The have been planned, organized and executed by Belmont Baptist, New Horizons Healthcare Center, Roanoke Valley Baptist Association's Faith Community Nurse Program and Jefferson College of Health Sciences. Even though the first round of classes was held last fall, McDaniel said the idea for them came much earlier.

"This has been a dream for the last 10 years, and all the pieces just never came together," she said.

After waiting to find a clinic that would take patients referred from the church's free clinic, the pieces are now in place and working well together, McDaniel said.

Eileen Lepro, the executive director of New Horizons Healthcare, which offers care for the uninsured and underinsured, said she crossed paths with McDaniel last year when New Horizons began looking into peer health education.

Jefferson College of Health Sciences also has played a role in the success of the program.

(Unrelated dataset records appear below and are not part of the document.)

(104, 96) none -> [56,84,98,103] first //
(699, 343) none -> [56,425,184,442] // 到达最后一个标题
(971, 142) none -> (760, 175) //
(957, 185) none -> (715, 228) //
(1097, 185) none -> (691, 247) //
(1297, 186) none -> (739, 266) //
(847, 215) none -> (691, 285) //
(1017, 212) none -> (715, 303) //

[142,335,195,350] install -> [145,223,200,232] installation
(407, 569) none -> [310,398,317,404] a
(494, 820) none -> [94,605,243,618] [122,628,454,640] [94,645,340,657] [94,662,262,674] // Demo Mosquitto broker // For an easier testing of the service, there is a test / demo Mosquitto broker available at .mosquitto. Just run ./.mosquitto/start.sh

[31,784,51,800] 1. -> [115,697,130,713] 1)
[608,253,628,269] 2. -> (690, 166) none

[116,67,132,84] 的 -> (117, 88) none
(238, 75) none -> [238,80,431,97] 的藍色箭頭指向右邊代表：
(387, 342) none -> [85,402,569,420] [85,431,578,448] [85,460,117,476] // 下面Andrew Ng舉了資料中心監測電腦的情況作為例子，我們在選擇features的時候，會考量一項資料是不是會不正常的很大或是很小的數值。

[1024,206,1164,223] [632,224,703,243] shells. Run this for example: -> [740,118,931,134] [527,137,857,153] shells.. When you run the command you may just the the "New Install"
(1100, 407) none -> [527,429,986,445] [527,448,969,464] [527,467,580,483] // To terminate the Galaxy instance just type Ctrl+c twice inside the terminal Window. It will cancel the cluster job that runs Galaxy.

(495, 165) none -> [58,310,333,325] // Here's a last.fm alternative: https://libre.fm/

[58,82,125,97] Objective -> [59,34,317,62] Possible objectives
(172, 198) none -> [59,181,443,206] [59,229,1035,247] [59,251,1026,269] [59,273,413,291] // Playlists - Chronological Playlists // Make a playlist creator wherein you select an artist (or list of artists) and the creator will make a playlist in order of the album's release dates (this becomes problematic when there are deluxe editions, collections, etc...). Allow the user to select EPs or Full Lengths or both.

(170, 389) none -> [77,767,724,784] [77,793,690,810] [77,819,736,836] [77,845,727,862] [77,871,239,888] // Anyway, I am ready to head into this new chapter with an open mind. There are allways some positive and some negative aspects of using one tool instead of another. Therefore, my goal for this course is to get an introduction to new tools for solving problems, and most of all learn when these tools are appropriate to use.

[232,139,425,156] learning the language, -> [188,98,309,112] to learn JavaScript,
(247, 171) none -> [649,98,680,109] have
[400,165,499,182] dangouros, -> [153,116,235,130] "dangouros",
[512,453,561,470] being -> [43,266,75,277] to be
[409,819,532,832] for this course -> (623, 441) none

Annette Strickland, an assistant professor at the college, said students in the program taught Community Health Promoter Program classes in the fall, and the school's nursing faculty served as mentors. Classes began again in February, but with the Jefferson College nursing faculty teaching.

On April 21, class participants will receive certification as community health providers. Each also will receive a blood pressure cuff, stethoscope and thermometer.

Although there are high hopes, participants will not be committed to anything specific once classes have ended.

Lepro said of the 11 students who received certification in the fall, five have participated in events such as health fairs, screenings, educational forums and peer health assistance.

Rayma Mills, a participant in the program, said she's already beginning to use the information she gained.

She said that last week a woman was sick in front of the 17th Street community center, where she works to hand out food. Mills felt comfortable assessing the woman's health and even called an ambulance for her.

"This is where the health care program came in handy, because I recognized symptoms," Mills said.

Mills also plans to donate some of her time back into the Health Management Center's clinic after graduation.